Wednesday, March 08, 2006

Got Myself a Gun

The last vestiges of winter are behind us. And so with the sun-streaked advent of springtime, we find flowers in bloom, bees abuzz and skies a-blue.

And best of all, the return of "The Sopranos" is only days away. The scuttlebutt is that a major character will be killed on the first episode (any predictions on who it will be?)

Many vats of ink have been spilled over the past several years by self-styled culture pundits pontificating over what makes the HBO series such a phenomenon (the latest treatise comes from Newsweek, by the way, which offers some half-baked thesis about it involving a close-knit family). Since David Chase's Mob soap opera debuted in 1999, network programs such as "Lost" and "24" have exacted similar holds on their respective audiences, but the depth -- and, dare we say, profundity -- of "Sopranos" is in a league by itself.

So, what does account for "The Sopranos" mystique?

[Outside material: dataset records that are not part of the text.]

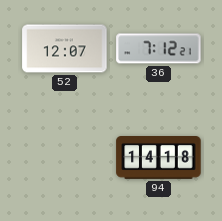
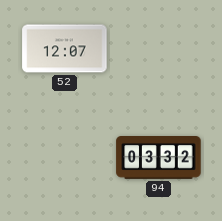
36: 7:12 -> none
94: 14:18 -> 03:32
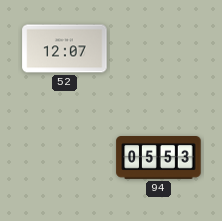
94: 03:32 -> 05:53
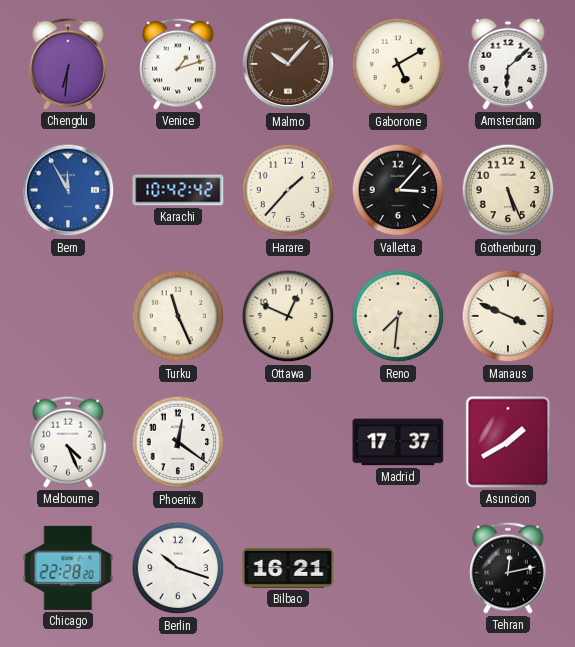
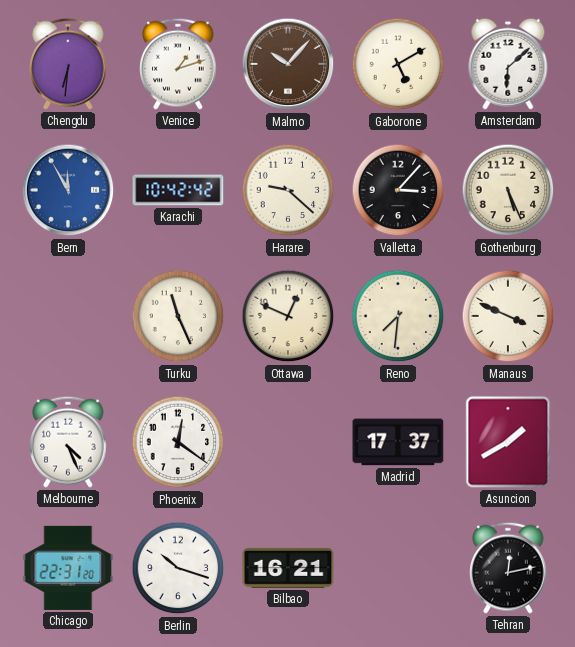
Harare: 1:37 -> 9:22
Chicago: 22:28 -> 22:31
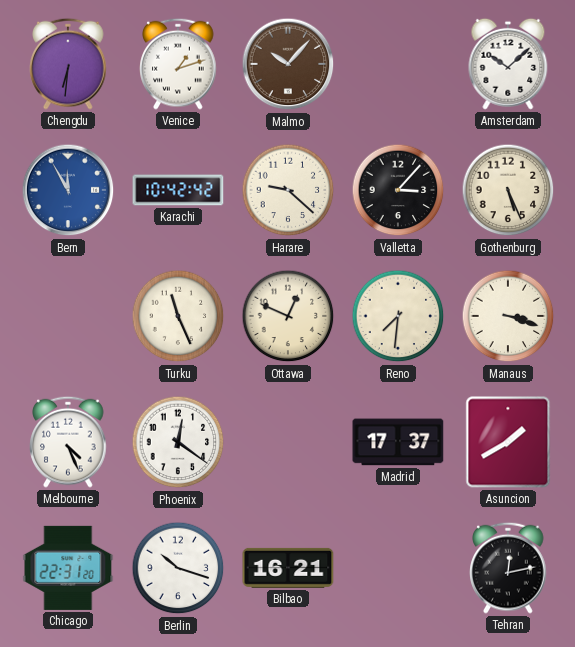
Gaborone: 5:10 -> none
Amsterdam: 6:08 -> 10:08
Manaus: 3:49 -> 3:18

In my humble estimation, there aren't any overarching mysteries responsible for "Sopranos" success.

It's the writing, stupid.

David Chase has simply created rich, complex, interesting characters -- characters who would be uncharacteristically complicated for literature, much less the cramped confines of the small screen. Tony Soprano is a being of extremes, but "The Sopranos" doesn't simply hang its hat on dichotomies (lookie! he's a vicious mob boss who loves his kids!). The central characters of "The Sopranos" are exceptionally well-drawn, and it is from their full-bodied lives that the stories' depth unfold. David Chase doesn't condescend to his audience; that in itself almost makes his show a novelty.

While there's no denying that generous helpings of sex and violence boost the show's visceral appeal, the main draw is old-fashioned storytelling. Who woulda thunk it?


At 11:16 AM, Anonymous TokenLiberal said...

I agree with the writing comment. It's also exceptionally well acted. Makes other TV dramas look like, well, TV dramas.